Choosing a PDC

Which PDC is Right For You?

There are different formats and specialties available among the array of permaculture design courses currently being offered today.  Before choosing a course that is right for you, consider the following questions.

What is your goal in taking a PDC?

Are you looking to deepen your personal understanding of permaculture and design in order to work with your own home or property? Or for a project that you are a part of?  Or are you looking to shift careers into a more ecologically-oriented profession?  Many people take the permaculture course because they want professional development for a job they are already doing, to bring a more “whole systems” level of thinking to their work.  It is always a good idea to get clear about your goals and motivations before making an investment of time and resources like this.

What kind of learner are you?

Maybe taking a course is not necessary at all! Some people are better as solitary learners, at their own pace and in their own time.  There are so many great resources for learning on your own – if that’s your style – from books and videos as well as visiting permaculture sites around our region to see what people are trying.  The PDC is only one way to learn permaculture design and skills and by no means the only – or best – one depending on who you are.

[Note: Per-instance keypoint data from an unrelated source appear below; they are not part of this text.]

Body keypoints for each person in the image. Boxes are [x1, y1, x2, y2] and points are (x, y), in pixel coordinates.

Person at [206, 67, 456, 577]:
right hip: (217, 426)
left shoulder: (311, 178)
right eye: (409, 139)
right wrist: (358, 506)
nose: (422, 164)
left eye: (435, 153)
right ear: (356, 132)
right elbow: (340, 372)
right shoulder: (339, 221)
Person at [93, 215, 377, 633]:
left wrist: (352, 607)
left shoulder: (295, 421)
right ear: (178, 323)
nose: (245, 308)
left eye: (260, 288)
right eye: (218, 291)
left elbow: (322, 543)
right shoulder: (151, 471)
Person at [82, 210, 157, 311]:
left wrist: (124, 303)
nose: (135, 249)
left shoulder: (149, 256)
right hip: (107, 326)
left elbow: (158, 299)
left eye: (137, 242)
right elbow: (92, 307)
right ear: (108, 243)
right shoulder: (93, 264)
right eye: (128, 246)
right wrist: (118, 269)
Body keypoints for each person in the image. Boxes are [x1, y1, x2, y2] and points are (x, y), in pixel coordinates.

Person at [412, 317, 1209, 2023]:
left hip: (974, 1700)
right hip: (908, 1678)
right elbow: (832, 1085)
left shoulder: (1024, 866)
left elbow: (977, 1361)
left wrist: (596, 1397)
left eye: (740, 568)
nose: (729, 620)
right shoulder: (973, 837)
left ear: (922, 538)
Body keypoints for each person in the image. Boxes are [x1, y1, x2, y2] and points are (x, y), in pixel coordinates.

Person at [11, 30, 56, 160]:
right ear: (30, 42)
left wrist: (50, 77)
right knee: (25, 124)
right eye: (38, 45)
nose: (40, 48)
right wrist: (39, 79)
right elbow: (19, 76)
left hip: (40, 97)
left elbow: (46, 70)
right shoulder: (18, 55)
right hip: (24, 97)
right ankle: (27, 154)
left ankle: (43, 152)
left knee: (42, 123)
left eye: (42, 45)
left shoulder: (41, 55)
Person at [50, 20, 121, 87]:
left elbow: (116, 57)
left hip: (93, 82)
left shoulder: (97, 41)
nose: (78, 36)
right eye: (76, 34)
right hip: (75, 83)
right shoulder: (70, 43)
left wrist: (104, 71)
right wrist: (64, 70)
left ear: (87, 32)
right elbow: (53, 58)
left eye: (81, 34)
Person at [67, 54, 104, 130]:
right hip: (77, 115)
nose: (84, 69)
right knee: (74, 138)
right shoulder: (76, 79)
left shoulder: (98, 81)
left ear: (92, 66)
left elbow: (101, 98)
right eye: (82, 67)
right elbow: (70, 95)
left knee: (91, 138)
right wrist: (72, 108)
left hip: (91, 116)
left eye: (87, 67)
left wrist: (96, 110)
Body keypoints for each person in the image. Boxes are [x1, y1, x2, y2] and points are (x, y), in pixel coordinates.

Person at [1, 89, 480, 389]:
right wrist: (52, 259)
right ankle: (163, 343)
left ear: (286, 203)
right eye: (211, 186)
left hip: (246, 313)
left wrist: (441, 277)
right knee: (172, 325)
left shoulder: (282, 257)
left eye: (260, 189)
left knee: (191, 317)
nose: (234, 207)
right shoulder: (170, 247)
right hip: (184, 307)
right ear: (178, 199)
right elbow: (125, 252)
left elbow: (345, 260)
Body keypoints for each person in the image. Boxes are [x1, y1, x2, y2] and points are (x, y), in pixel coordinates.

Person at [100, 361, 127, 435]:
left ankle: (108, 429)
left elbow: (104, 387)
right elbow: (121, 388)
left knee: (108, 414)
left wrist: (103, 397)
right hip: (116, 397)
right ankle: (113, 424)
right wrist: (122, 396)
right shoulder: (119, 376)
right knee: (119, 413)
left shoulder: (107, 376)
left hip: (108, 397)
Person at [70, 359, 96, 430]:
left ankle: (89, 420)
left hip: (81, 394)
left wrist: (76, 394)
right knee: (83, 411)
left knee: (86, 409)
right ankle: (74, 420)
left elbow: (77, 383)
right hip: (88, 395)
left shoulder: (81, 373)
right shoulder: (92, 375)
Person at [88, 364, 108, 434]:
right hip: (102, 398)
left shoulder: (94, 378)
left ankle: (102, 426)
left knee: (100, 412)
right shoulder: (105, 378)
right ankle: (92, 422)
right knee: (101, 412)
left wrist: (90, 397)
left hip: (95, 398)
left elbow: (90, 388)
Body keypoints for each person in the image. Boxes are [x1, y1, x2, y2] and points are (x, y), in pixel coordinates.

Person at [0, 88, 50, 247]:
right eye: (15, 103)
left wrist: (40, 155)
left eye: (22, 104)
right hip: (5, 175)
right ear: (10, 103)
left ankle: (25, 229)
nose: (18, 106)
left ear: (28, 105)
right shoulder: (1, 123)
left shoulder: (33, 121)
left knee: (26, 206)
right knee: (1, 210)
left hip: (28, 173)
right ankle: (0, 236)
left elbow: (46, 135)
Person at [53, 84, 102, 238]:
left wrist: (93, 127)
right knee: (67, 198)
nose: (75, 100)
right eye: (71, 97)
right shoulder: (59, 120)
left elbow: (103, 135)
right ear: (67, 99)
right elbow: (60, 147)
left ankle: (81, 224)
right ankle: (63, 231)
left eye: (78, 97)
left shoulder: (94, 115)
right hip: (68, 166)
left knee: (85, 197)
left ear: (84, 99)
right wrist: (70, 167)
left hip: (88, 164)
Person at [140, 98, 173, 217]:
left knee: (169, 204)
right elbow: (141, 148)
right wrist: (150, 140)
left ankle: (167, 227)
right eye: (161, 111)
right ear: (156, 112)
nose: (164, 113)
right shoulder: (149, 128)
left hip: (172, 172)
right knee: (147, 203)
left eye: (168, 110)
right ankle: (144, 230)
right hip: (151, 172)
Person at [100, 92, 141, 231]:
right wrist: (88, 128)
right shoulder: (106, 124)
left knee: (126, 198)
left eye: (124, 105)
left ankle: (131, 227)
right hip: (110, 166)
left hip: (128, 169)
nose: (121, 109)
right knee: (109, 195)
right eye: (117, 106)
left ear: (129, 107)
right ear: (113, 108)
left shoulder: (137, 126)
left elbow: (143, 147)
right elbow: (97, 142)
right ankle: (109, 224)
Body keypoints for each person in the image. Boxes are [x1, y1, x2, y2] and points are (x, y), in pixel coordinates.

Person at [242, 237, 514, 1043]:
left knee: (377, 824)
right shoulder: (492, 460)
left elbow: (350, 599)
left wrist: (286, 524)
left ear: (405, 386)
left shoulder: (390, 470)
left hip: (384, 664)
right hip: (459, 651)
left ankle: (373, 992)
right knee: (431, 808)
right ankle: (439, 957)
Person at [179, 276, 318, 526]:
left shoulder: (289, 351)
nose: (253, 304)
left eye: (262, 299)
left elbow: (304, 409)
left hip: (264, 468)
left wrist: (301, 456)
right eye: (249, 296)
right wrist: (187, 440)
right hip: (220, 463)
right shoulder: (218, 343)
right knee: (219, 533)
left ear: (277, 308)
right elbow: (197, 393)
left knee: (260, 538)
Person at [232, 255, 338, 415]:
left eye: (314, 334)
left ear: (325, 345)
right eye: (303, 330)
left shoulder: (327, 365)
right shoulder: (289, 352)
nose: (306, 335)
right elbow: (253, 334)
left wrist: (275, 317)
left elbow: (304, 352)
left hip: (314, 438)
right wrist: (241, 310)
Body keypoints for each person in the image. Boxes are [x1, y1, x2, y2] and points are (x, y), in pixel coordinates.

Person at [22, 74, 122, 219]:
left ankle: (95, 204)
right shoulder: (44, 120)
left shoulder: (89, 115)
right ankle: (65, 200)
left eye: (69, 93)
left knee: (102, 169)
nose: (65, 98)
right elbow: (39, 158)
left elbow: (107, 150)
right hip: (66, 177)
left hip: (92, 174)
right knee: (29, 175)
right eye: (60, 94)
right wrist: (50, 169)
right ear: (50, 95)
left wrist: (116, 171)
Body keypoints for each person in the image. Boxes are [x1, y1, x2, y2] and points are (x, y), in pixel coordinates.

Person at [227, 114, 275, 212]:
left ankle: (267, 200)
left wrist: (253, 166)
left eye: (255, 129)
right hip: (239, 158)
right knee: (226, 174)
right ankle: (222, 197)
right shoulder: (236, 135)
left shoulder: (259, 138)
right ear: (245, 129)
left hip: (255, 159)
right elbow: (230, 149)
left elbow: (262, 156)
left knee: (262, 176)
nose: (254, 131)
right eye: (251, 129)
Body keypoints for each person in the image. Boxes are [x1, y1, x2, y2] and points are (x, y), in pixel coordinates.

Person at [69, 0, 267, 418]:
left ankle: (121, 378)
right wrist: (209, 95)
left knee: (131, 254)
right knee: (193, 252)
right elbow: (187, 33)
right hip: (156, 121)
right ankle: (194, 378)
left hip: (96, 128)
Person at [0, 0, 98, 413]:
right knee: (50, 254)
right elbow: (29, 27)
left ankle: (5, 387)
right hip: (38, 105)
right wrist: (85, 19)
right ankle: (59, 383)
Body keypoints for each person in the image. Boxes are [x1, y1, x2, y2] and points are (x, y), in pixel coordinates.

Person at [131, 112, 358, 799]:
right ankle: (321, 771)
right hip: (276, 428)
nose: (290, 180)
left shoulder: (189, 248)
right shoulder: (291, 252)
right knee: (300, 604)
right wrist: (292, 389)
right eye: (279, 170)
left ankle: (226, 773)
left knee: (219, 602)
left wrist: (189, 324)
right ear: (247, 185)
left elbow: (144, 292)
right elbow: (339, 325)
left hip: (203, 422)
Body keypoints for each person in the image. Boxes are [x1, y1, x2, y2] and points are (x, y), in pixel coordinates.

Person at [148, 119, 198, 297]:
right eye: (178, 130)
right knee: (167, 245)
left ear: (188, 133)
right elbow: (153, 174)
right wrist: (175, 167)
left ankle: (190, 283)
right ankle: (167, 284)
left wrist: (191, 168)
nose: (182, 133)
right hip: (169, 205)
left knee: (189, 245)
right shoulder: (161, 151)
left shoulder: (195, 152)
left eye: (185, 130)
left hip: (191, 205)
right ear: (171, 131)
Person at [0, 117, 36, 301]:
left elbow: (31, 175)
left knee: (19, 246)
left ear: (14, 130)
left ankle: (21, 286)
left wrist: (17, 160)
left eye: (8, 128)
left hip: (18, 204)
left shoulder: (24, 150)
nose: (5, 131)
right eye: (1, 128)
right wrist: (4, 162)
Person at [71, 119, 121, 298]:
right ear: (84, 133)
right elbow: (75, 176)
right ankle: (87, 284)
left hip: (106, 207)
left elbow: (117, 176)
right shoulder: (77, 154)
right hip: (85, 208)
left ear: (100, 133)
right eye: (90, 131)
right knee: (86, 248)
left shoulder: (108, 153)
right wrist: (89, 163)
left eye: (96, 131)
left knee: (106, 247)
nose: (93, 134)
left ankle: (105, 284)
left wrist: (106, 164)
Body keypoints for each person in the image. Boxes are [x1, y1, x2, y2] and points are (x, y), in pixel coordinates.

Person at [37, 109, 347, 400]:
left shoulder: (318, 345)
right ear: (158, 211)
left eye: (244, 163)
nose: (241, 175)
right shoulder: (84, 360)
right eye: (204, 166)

Other Factors to Consider:

  • Course length – Anything less than 12 or 13 days would not suffice to cover the material necessary for a full PDC.  If you see a course that is shorter, ask questions and find out how the material is being covered.  It is possible to deliver the entire syllabus in fewer days with nothing other than straight lectures with no other learning styles being supported, but you could probably just do that online!
  • Location relative to the ecological systems you want to learn – If you are planning on settling down in New England, it might make sense to learn the plants, climate and ecology of this part of the world.  You can certainly learn alot about permaculture design taking a course in another part of the world, but then you’ll miss out of the ecosystem-specific knowledge and networking to be done in your home-place.
  • Teaching styles and learning environment – Many of us grew up in conventional educational settings, in which the “expert” stands at the front of the room and dispenses wisdom down to the “empty vessel” students waiting to receive the wisdom. A bit of that is fine but beware of courses that are classroom/theater style seating with lecture after lecture on the syllabus.  If we are designing a new way of living in the future, doesn’t it make sense that the way we learn/teach represents those new values as well? If you value democratized and participatory learning environments, make sure you find out about any course you are thinking of taking and how they structure the work so that it matches your needs.
  • Facilitator experience and specialties – Permaculture is an ecological design system; make sure that your chosen facilitators have experience both designing and doing. Unfortunately, there are PDCs being marketed by individuals who may have done very little, if any, actual design work for real clients or, perhaps, haven’t installed any permaculture designs on the ground.  Some PDCs have a special focus like permaculture for farming or urban permaculture.  Some have a spiritual or activist focus.  Find out in advance and find a course that is a good match for you.